TL;DR: I'm a writer of books, some short, some long. I'm a reader of books of all types. I'm a wonderer of words, space, science, nature, real food, fake data, Halloween costumes, motorcycle gears, and young souls. For the full story, keep reading...
My nonna, on my father's side, learned bookbinding just for fun. With her hands and a wooden press, she created beautiful embossed leather bindings for old books that had lost their covers or new books that deserved better ones.
When I was born, or sometime thereabouts, she found a collection of Emily Dickinson's poems edited and illustrated for younger readers, an impressive feat given that she lived in Italy. She sliced open its unsatisfactory paperback covers and bound it in a woolen hardcover, embellished with her own needlework of butterflies and long grasses and even the title and poet embroidered down the spine. To this, she added an extra case that folded around the treasure like an envelope but with yellow satin ties to seal it shut. And she gave the keepsake to my mother as a gift to me. The title of the collection is I'm Nobody! Who are you?
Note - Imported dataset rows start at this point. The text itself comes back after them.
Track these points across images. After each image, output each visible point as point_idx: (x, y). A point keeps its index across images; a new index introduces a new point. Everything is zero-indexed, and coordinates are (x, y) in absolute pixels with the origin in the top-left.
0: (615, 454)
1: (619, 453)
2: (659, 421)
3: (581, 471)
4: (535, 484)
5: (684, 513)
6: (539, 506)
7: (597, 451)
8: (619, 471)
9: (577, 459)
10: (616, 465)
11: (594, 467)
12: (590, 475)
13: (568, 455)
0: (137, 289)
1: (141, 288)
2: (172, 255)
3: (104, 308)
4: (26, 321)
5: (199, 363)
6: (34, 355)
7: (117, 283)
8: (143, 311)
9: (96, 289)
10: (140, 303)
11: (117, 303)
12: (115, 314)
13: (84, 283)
My nonna must have known I would become a writer. She always knew more than I did.
Fast forward 18 years, and I'm elbow-deep in Bio 101 books at the University of Virginia trying to navigate my way through whatever course of study that would land me at NASA as an astronaut without having to take the Air Force pilot approach. I tossed in a poetry writing class just to lighten the load. By the following semester, I had confirmed my major in English Literature and Language.
The year was 2001, hardly a space odyssey. Many life changing events were afoot in the world at large. For the purposes of my story, the catalyst moment was the release of a movie based on a series of books I had not yet read. I could not let that be. I picked up The Hobbit (to start at the very beginning) and was sliced open and rebound like the book my nonna gave me. Adventure, fantasy, unlikely heroes stitched themselves into my skin. Within a matter of months, I began to write my first story.
Five years later, I'd earned my degree, completed a novel (a different story from the first), and failed to find an interested literary agent. So I moved to New York to get closer to book world's beating heart. I eventually found my way into publishing for a year, as a Publicity Assistant at HarperCollins Children's Books. It makes me smile even now. So many books, so many authors, so many events celebrating the very best art form in the world! So much to be a part of that it left me very little time to write my own stories.
I needed space. I needed time. Little did I know I needed my nonna. In 2007, I moved to Italy "temporarily". Over the course of what would become seven and a half years there, I became a translator (my writing career's first love!) and that very first story idea I'd had back in college unfolded into an epic fantasy series, spanning the centuries, and beginning in a little town an hour or two down the coast from where I lived.
I would try several times to find an agent for that story. I would also move back to America in 2014 with a husband and dreams of a house with a picket fence and young ones of our own to read to. And all the while, I wrote stories. And all the while, I sent stories out. And all the while, my stories remained my own.
My first son soon enough arrived, and with him, so many books, so many authors, so many quiet moments at home celebrating the very best art form in the world! The opportunity for inspiration was unrivaled. Then came a Christmas when I wanted to give my son a very specific book. A book about a rocket ship. In the end, I couldn't find what I was looking for, so I wrote him a story instead.
And that brings us to today and your eyes on this page and my hands staying up far too late typing this out because I quite like how this story is going. I can't wait to read what happens next.